◆ TASK INPUTS ◆
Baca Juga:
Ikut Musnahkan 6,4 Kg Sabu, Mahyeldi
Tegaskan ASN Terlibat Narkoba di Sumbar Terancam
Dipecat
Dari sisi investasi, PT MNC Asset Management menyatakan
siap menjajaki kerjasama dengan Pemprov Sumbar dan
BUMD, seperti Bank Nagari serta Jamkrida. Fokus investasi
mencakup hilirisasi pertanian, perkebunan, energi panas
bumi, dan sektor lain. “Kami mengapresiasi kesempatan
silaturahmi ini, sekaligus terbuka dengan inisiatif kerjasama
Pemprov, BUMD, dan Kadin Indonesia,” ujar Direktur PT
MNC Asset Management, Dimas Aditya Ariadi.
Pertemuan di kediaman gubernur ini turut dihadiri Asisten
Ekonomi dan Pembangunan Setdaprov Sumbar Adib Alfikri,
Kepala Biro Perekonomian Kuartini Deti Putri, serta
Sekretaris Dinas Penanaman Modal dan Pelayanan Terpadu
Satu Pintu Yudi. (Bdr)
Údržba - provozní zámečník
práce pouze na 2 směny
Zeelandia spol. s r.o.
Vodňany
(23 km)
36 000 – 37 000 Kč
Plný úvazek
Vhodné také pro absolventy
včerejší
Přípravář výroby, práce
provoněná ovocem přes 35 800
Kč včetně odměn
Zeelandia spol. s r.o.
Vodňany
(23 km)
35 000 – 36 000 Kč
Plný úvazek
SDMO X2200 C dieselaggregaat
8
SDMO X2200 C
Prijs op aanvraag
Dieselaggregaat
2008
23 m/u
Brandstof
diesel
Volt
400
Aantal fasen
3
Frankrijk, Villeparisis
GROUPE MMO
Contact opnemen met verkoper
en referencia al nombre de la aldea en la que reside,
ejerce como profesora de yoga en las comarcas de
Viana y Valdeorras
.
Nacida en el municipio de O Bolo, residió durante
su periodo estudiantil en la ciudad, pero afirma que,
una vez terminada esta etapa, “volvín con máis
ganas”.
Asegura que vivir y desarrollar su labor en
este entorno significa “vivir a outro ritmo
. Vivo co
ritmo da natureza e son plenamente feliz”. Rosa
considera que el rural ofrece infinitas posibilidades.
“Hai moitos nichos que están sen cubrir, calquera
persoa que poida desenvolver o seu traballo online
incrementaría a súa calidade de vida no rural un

◆ YOUR GOAL ◆
Character for character, reproduce all of the lines above.

◆ EXERCISE SOLUTION ◆
Baca Juga:
Ikut Musnahkan 6,4 Kg Sabu, Mahyeldi
Tegaskan ASN Terlibat Narkoba di Sumbar Terancam
Dipecat
Dari sisi investasi, PT MNC Asset Management menyatakan
siap menjajaki kerjasama dengan Pemprov Sumbar dan
BUMD, seperti Bank Nagari serta Jamkrida. Fokus investasi
mencakup hilirisasi pertanian, perkebunan, energi panas
bumi, dan sektor lain. “Kami mengapresiasi kesempatan
silaturahmi ini, sekaligus terbuka dengan inisiatif kerjasama
Pemprov, BUMD, dan Kadin Indonesia,” ujar Direktur PT
MNC Asset Management, Dimas Aditya Ariadi.
Pertemuan di kediaman gubernur ini turut dihadiri Asisten
Ekonomi dan Pembangunan Setdaprov Sumbar Adib Alfikri,
Kepala Biro Perekonomian Kuartini Deti Putri, serta
Sekretaris Dinas Penanaman Modal dan Pelayanan Terpadu
Satu Pintu Yudi. (Bdr)
Údržba - provozní zámečník
práce pouze na 2 směny
Zeelandia spol. s r.o.
Vodňany
(23 km)
36 000 – 37 000 Kč
Plný úvazek
Vhodné také pro absolventy
včerejší
Přípravář výroby, práce
provoněná ovocem přes 35 800
Kč včetně odměn
Zeelandia spol. s r.o.
Vodňany
(23 km)
35 000 – 36 000 Kč
Plný úvazek
SDMO X2200 C dieselaggregaat
8
SDMO X2200 C
Prijs op aanvraag
Dieselaggregaat
2008
23 m/u
Brandstof
diesel
Volt
400
Aantal fasen
3
Frankrijk, Villeparisis
GROUPE MMO
Contact opnemen met verkoper
en referencia al nombre de la aldea en la que reside,
ejerce como profesora de yoga en las comarcas de
Viana y Valdeorras
.
Nacida en el municipio de O Bolo, residió durante
su periodo estudiantil en la ciudad, pero afirma que,
una vez terminada esta etapa, “volvín con máis
ganas”.
Asegura que vivir y desarrollar su labor en
este entorno significa “vivir a outro ritmo
. Vivo co
ritmo da natureza e son plenamente feliz”. Rosa
considera que el rural ofrece infinitas posibilidades.
“Hai moitos nichos que están sen cubrir, calquera
persoa que poida desenvolver o seu traballo online
incrementaría a súa calidade de vida no rural un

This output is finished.